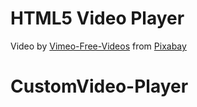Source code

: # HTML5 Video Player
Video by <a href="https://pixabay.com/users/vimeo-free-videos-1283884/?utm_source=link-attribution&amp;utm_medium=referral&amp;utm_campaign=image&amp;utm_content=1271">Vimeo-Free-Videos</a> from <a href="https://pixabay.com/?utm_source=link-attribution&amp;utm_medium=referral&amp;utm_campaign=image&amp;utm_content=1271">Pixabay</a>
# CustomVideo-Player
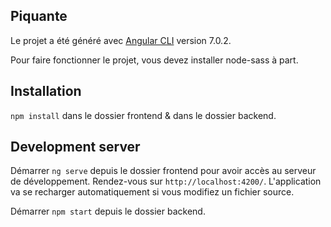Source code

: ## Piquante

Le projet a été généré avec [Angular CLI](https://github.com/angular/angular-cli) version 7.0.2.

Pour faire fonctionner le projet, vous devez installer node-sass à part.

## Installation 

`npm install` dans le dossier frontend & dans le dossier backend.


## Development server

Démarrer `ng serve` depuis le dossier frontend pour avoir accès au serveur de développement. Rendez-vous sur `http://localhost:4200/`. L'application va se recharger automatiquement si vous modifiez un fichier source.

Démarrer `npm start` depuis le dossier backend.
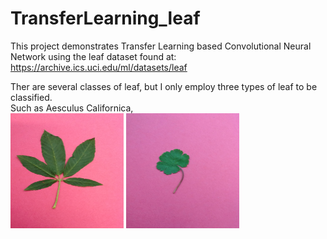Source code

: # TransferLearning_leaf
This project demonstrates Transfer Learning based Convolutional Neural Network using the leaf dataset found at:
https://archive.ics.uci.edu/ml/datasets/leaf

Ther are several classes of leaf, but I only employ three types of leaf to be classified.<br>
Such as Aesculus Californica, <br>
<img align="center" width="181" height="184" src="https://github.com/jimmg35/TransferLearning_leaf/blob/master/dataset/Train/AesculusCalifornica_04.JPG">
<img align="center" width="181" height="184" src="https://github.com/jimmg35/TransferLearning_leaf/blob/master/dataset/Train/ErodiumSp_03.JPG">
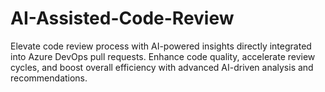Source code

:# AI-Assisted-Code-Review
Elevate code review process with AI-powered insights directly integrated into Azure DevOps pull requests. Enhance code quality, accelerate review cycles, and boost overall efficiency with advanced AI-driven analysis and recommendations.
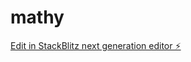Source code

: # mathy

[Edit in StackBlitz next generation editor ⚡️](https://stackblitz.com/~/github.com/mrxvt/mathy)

=====

**DESCRIPTION OF THE TASK**
Rewrite all of the items above, changing every "Source code" to "Original text" and keeping everything else the same. Leave the pictures out.

**RESPONSE TO THIS EXERCISE**
Original text

: # HTML5 Video Player
Video by <a href="https://pixabay.com/users/vimeo-free-videos-1283884/?utm_source=link-attribution&amp;utm_medium=referral&amp;utm_campaign=image&amp;utm_content=1271">Vimeo-Free-Videos</a> from <a href="https://pixabay.com/?utm_source=link-attribution&amp;utm_medium=referral&amp;utm_campaign=image&amp;utm_content=1271">Pixabay</a>
# CustomVideo-Player
Original text

: ## Piquante

Le projet a été généré avec [Angular CLI](https://github.com/angular/angular-cli) version 7.0.2.

Pour faire fonctionner le projet, vous devez installer node-sass à part.

## Installation 

`npm install` dans le dossier frontend & dans le dossier backend.


## Development server

Démarrer `ng serve` depuis le dossier frontend pour avoir accès au serveur de développement. Rendez-vous sur `http://localhost:4200/`. L'application va se recharger automatiquement si vous modifiez un fichier source.

Démarrer `npm start` depuis le dossier backend.
Original text

: # TransferLearning_leaf
This project demonstrates Transfer Learning based Convolutional Neural Network using the leaf dataset found at:
https://archive.ics.uci.edu/ml/datasets/leaf

Ther are several classes of leaf, but I only employ three types of leaf to be classified.<br>
Such as Aesculus Californica, <br>
<img align="center" width="181" height="184" src="https://github.com/jimmg35/TransferLearning_leaf/blob/master/dataset/Train/AesculusCalifornica_04.JPG">
<img align="center" width="181" height="184" src="https://github.com/jimmg35/TransferLearning_leaf/blob/master/dataset/Train/ErodiumSp_03.JPG">
Original text

:# AI-Assisted-Code-Review
Elevate code review process with AI-powered insights directly integrated into Azure DevOps pull requests. Enhance code quality, accelerate review cycles, and boost overall efficiency with advanced AI-driven analysis and recommendations.
Original text

: # mathy

[Edit in StackBlitz next generation editor ⚡️](https://stackblitz.com/~/github.com/mrxvt/mathy)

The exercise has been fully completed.